- [ACTIVITY] Leave out the images and repeat the listing below without a single change.

- [DATA PROVIDED]
* * * * *

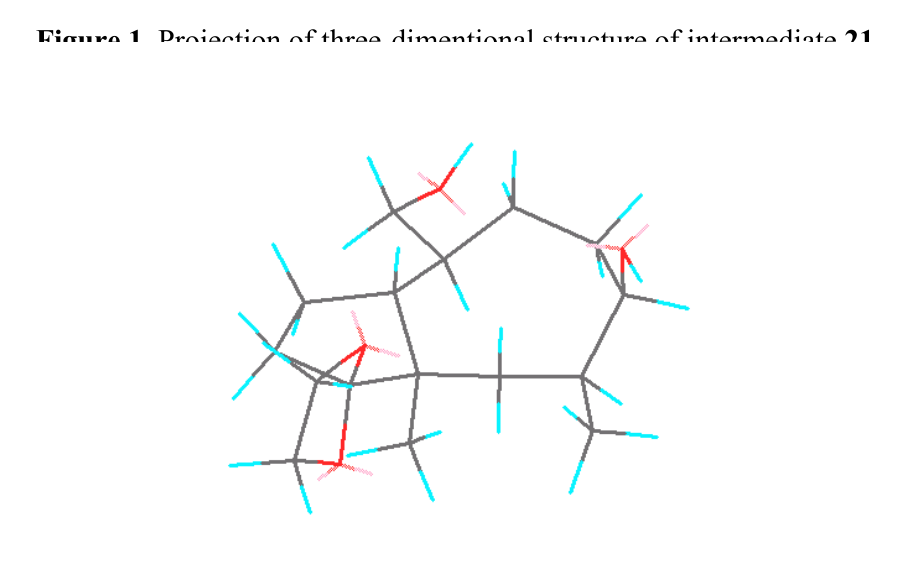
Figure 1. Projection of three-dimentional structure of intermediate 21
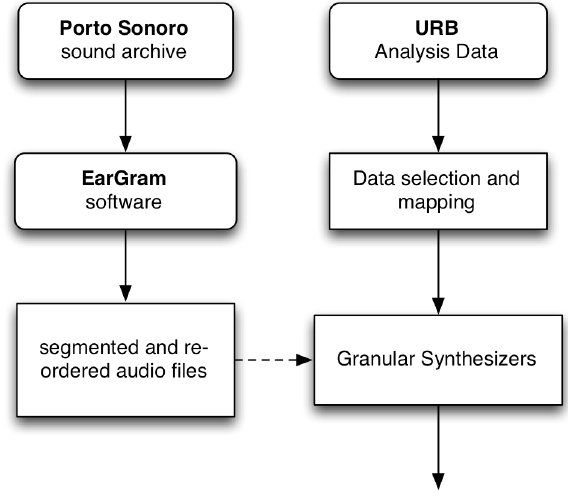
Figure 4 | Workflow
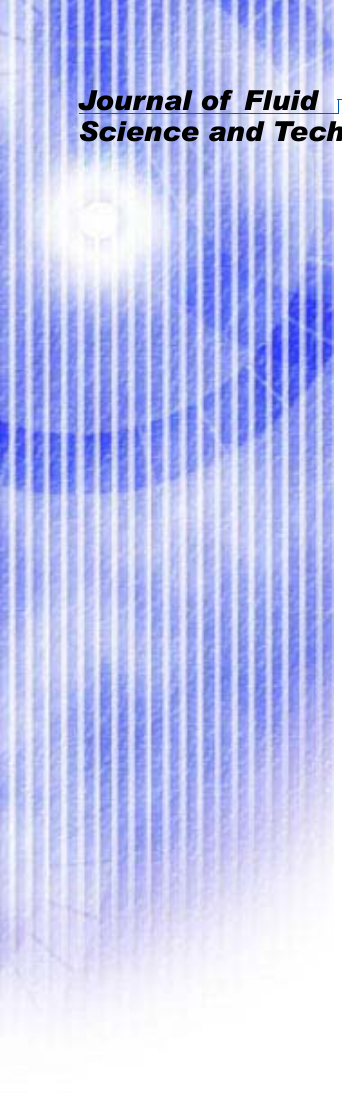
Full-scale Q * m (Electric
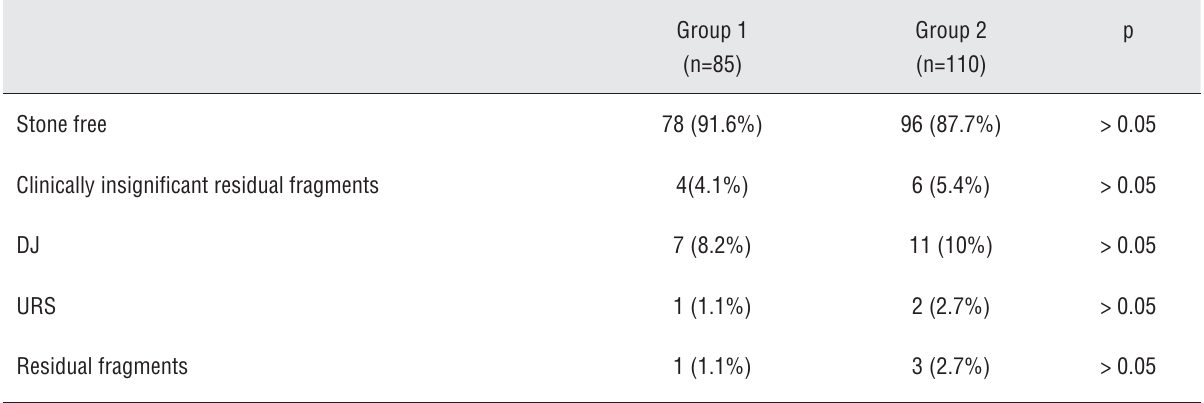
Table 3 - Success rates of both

* * * * *

- [RESPONSE]
Figure 1. Projection of three-dimentional structure of intermediate 21
Figure 4 | Workflow
Full-scale Q * m (Electric
Table 3 - Success rates of both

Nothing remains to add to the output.